Firstly I know I have a best friend who I can talk to about anything anytime. I used to find prayer quite strange, just random talking, but now I know my faith is in a God who is alive, who listens and who answers and who wants to be involved in the happy times and the not so happy times. I’m never happy unless I am worrying or dreading something and it is the number one thing that can at times completely cripple me, but God is gently teaching me to unload my burdens onto him. He promises to take these burdens because he cares for us and he never breaks his promise. I’m very good at taking them back again, but I just have to keep recommitting them to him as I learn to let go and trust God with all my circumstances, both the good and the not so. He’s not let me down once and he never will. Being a Christian doesn’t shield you from loneliness, rejection, challenges, illness or whatever but even in such times I know I have a saviour and friend who knows all there is to know about me and loves me all the same, he loves me so much he sent his only son to die for me. Nothing I can do will make him love me any less as he has plans to give everybody a hope, a future, peace and most of all freedom.
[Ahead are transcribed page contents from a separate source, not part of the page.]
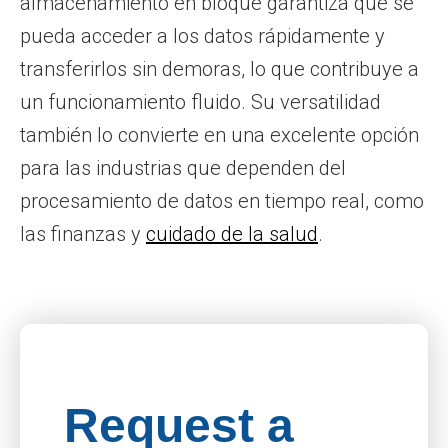
almacenamiento en bloque garantiza que se
pueda acceder a los datos rápidamente y
transferirlos sin demoras, lo que contribuye a
un funcionamiento fluido. Su versatilidad
también lo convierte en una excelente opción
para las industrias que dependen del
procesamiento de datos en tiempo real, como
las finanzas y
cuidado de la salud
.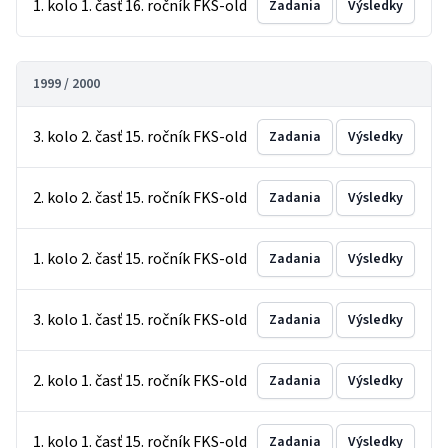
1. kolo 1. časť 16. ročník FKS-old
Zadania
Výsledky
1999 / 2000
3. kolo 2. časť 15. ročník FKS-old
Zadania
Výsledky
2. kolo 2. časť 15. ročník FKS-old
Zadania
Výsledky
1. kolo 2. časť 15. ročník FKS-old
Zadania
Výsledky
3. kolo 1. časť 15. ročník FKS-old
Zadania
Výsledky
2. kolo 1. časť 15. ročník FKS-old
Zadania
Výsledky
1. kolo 1. časť 15. ročník FKS-old
Zadania
Výsledky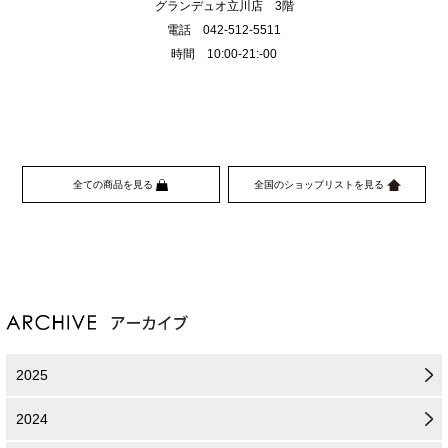
グランデュオ立川店 3階
電話 042-512-5511
時間 10:00-21:-00
全ての商品を見る
全国のショップリストを見る
2025
2024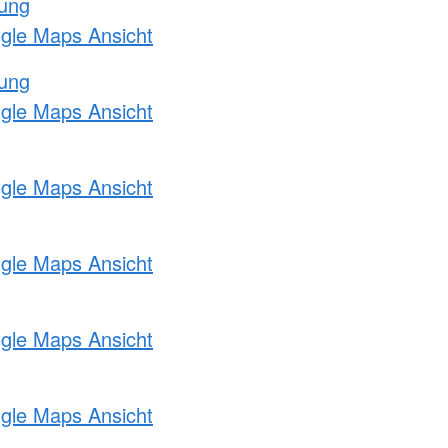
tung
ogle Maps Ansicht
tung
ogle Maps Ansicht
ogle Maps Ansicht
ogle Maps Ansicht
ogle Maps Ansicht
ogle Maps Ansicht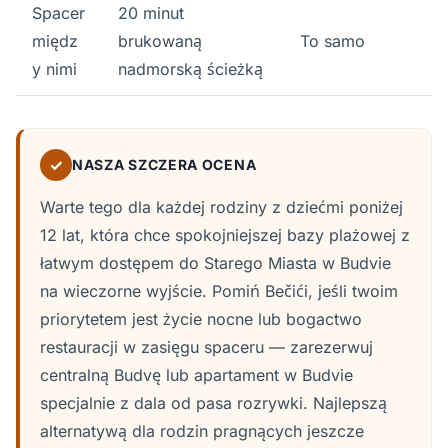
Spacer
20 minut
międz
brukowaną
To samo
y nimi
nadmorską ścieżką
✓
NASZA SZCZERA OCENA
Warte tego dla każdej rodziny z dziećmi poniżej
12 lat, która chce spokojniejszej bazy plażowej z
łatwym dostępem do Starego Miasta w Budvie
na wieczorne wyjście. Pomiń Bečići, jeśli twoim
priorytetem jest życie nocne lub bogactwo
restauracji w zasięgu spaceru — zarezerwuj
centralną Budvę lub apartament w Budvie
specjalnie z dala od pasa rozrywki. Najlepszą
alternatywą dla rodzin pragnących jeszcze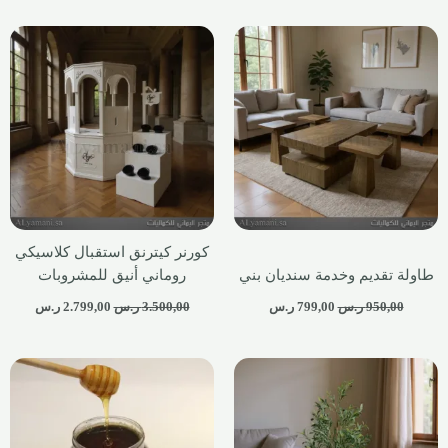
كورنر كيترنق استقبال كلاسيكي
طاولة تقديم وخدمة سنديان بني
روماني أنيق للمشروبات
950,00
ر.س
799,00
ر.س
3.500,00
ر.س
2.799,00
ر.س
As many of us do, I have the potential to worry being good enough, what do my friends think if me, have I treated people how I should? But as I read god’s word it clearly gives me comfort and encouragement. Jesus calls us to act in love, compassion and integrity and when I do that I can forget all the worry cos im following god word and receiving a whole load of love back.
I am on a journey hand in hand with Jesus to break any bonds in my life that can hold us captive. Jesus comes to set us free, bind our wounds and give us all a life of fullness if we let him. God is definitely doing this in my life and when I look back at milestones on the way, I know these have only been possible with his grace, his love and his perfect timing. I tried to do things on my own and in my own time but it just was not possible. With the grace and forgiveness of God, I can extend these to others.
I love the countryside and the mountains. To me there is nothing greater than being sat on a mountain top in the sun and seeing nothing but valleys and mountains. God created this world, its not some accident. If I think the views are spectacular now, I cannot wait to get to Heaven!
Lastly I have never known such joy. It says in the bible that the joy of the lord will be your strength and I believe it. If you know me, you know I love to laugh, but more than that the Lord blesses us with an inner joy knowing that we are totally free and accepted by him. We sing a song at bridge street and it has become a moto for me, “Because he lives I can face tomorrow, because he lives all fear is gone, Because I know, I know he holds the future and life it worth the living just because he lives”. I don’t pretend to be able to answer all the deep theological questions about Christianity and the whys and wherefores about the Bible, but I do know the inescapable truth that Jesus is alive and being in a relationship with him is the best decision I’ve ever made.